# Faces



## Peanuts (Apr 23, 2007)

So I have been madly editing these for the organization I had travelled with, but have luckily had enough time to convert a small handful to black and white.
Unfortunately I was in Sierra Leone for only a week, so the stories behind the spontaneous portraits don't have the connection I wish I could have made - but I assure you, I have never met such enthusiastic and generous individuals in my life. Upon arrival in the village of Komancilia, 7 miles from the city of Kabala, there were over 150 students lining the road singing "welcome...welcome..", clapping, and several of the women of the village were dancing. (In my previous thread I had a few photos of the students who felt a little _too_ close to the dancing)
As the day progressed we were presented with more then heaping portions of rice and groundnut stew (essentially spicy peanut sauce complete with goat - hmm.. chewy!).

Anyways, I would be very glad to hear your opinions, comments, and primarily critiques on these.

Thanks!

1. As I was sitting on a step underneath the shade of the school (35C heat - and they were all laughing about how that was nothing) a small crowd gathered. This one boys curious grin was hard to miss. 
1/125s, f/2.8






2. As the majority of the other students were enthusiastically running back and forth ensuring that they were in as _many_ pictures as possible, this one young man just stayed back leaning against the support of the school. Within 10 seconds of taking this image, he was surrounding by two dozen individuals - yet this time he was grinning from ear to ear.
1/250, f/2.8





3. Looks like the guys are going to be shared today! As the lesson was being taught at the front of the classroom - I was apparently the much more interesting subject. If I recall correctly, he promptly turned around after I snapped this image off, as you can see, his benchmate was standing and answering a question.
1/30, f/2.8 <--- apparently the favoured aperture of the trip!


----------



## oCyrus55 (Apr 23, 2007)

Great shots, I love them all!  The BW really gives these shots a good mood, you know what I mean?


----------



## terri (Apr 23, 2007)

Peanuts - these are beautiful, just beautiful! :thumbup:   Like your title suggests, you've definitely captured some great faces- and the boy in #1 has some of the most expressive eyes I've ever seen. 

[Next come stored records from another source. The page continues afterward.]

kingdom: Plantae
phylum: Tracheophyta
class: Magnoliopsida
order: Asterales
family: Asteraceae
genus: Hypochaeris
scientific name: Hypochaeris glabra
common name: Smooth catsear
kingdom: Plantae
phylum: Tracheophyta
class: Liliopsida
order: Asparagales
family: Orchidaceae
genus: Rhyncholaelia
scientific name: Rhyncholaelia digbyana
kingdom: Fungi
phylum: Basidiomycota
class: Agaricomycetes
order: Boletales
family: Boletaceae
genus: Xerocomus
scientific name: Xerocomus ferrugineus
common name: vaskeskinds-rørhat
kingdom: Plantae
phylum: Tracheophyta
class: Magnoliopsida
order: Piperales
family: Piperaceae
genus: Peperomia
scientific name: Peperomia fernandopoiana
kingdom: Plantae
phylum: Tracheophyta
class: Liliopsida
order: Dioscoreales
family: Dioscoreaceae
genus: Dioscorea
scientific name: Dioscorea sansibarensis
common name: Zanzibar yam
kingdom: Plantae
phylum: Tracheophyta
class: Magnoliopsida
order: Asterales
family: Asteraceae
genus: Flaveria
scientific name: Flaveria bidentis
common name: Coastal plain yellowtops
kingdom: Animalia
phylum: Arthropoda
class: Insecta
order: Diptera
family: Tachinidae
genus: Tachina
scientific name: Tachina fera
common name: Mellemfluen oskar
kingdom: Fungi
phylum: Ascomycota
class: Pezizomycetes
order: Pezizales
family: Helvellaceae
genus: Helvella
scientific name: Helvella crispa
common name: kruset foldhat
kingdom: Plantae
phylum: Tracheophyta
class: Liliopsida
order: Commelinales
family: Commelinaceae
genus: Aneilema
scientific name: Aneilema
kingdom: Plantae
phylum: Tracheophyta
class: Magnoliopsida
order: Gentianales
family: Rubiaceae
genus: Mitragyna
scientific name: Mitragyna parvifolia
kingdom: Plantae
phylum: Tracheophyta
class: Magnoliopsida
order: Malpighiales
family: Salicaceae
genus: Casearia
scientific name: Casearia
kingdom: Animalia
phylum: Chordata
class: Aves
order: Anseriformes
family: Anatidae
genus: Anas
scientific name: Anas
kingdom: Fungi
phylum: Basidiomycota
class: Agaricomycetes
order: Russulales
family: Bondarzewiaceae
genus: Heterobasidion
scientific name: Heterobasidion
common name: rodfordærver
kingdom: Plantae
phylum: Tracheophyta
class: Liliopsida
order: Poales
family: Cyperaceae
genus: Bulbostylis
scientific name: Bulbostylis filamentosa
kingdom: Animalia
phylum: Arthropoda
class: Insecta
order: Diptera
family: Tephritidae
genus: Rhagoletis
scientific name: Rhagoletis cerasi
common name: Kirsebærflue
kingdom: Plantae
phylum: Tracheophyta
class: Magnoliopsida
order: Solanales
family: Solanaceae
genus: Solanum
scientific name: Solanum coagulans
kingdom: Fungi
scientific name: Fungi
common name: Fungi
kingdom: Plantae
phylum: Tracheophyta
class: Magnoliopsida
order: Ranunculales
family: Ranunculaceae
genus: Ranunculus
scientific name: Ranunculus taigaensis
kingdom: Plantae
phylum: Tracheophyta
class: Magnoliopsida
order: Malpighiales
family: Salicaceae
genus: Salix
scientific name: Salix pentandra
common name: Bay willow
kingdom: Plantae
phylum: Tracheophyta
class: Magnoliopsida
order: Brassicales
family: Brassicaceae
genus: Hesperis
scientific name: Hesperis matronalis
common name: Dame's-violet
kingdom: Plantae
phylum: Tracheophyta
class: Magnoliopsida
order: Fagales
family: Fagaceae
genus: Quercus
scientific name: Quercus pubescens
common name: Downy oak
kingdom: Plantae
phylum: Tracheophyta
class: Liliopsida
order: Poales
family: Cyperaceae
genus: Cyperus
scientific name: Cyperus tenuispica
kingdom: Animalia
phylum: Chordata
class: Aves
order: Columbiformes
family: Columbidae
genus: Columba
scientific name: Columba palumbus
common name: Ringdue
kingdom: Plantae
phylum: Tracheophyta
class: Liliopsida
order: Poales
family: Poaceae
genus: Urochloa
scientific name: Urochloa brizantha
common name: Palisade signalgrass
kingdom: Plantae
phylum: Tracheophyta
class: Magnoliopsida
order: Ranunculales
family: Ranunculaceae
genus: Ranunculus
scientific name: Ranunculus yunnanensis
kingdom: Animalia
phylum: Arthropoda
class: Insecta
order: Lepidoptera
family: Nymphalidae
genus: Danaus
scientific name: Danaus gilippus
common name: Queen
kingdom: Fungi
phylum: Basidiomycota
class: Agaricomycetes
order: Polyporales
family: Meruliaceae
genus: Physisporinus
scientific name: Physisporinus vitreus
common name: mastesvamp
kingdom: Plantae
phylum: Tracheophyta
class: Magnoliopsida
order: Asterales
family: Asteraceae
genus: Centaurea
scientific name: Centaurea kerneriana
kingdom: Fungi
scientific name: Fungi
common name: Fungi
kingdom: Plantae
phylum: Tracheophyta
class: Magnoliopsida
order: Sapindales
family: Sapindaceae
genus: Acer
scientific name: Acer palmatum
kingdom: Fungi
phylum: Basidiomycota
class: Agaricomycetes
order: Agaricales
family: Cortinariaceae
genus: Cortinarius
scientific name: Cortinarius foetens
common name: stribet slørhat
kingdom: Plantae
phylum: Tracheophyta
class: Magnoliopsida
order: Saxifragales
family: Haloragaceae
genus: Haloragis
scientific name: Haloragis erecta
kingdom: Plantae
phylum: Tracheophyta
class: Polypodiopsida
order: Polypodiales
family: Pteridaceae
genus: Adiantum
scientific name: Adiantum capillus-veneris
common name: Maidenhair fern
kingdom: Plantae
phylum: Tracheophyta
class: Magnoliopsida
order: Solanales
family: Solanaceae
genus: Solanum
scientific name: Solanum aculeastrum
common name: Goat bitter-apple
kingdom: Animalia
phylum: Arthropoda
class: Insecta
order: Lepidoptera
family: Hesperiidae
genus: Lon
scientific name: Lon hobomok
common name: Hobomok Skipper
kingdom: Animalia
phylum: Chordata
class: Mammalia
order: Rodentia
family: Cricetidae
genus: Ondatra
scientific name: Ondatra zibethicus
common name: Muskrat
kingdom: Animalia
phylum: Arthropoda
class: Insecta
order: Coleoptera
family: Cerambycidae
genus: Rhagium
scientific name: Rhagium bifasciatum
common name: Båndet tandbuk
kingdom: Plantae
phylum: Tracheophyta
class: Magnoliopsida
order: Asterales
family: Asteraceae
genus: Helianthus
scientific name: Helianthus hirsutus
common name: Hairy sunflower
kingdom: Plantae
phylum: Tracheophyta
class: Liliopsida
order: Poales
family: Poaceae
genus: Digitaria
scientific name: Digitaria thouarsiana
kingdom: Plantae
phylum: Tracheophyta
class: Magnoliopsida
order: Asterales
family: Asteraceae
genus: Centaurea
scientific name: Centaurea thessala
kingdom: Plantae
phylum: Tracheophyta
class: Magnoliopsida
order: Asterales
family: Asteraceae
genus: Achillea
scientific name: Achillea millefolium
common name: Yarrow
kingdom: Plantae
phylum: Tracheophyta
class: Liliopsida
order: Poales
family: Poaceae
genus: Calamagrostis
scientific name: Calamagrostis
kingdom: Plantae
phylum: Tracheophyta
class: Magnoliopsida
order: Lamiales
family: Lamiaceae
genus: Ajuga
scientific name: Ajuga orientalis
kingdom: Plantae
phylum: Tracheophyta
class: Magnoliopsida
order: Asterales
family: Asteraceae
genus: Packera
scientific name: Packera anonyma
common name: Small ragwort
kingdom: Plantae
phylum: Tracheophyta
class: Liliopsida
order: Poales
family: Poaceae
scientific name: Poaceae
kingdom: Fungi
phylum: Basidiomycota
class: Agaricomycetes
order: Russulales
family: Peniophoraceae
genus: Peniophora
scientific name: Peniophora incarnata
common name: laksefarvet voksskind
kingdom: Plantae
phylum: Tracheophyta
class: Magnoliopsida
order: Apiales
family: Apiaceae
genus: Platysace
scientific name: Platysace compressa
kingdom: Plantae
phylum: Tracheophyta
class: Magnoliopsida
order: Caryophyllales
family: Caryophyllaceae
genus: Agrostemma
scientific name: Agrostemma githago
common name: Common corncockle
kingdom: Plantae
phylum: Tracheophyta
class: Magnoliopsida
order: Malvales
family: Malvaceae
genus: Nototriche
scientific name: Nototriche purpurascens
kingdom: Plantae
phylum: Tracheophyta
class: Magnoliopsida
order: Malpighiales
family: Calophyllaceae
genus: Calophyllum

Great work.  It sounds like it was an amazing trip!


----------



## Antarctican (Apr 23, 2007)

Awesome shots!!!    Love the b/w treatment.  The expression in each shot, and the eyes of each boy, convey so much. Wonderful compositions too. Really well done.


----------



## newrmdmike (Apr 23, 2007)

nice work you have here!


----------



## Tangerini (Apr 23, 2007)

Wow wow wow!  Beautiful!


----------



## StreetShark (Apr 23, 2007)

They are indeed great shots! Very nice work.


----------



## Peanuts (Apr 23, 2007)

Thanks for taking the time to comment everyone 

Cyrus: Indeed, sometimes black and white is so much more expressive then colour - sometimes I wonder why colour was even introduced to film.


----------



## jimiismydaddy (Apr 23, 2007)

great stuff, those eyes in #1 pop out like theyre almost not real.


----------



## Mohain (Apr 24, 2007)

Great shots Peanuts


----------



## Puscas (Apr 24, 2007)

:thumbup::thumbup::thumbup:







pascal


----------



## Peanuts (Apr 24, 2007)

Thanks for the comments  Much appreciated.


----------



## Rayna' (May 4, 2007)

it's like being able to look into their souls.  great job!


----------



## William (May 6, 2007)

Number 2 is incredible.  Hopefully he's not amish because you definitely captured his soul. (that wasn't funny)  These pictures scream blood diamond.


----------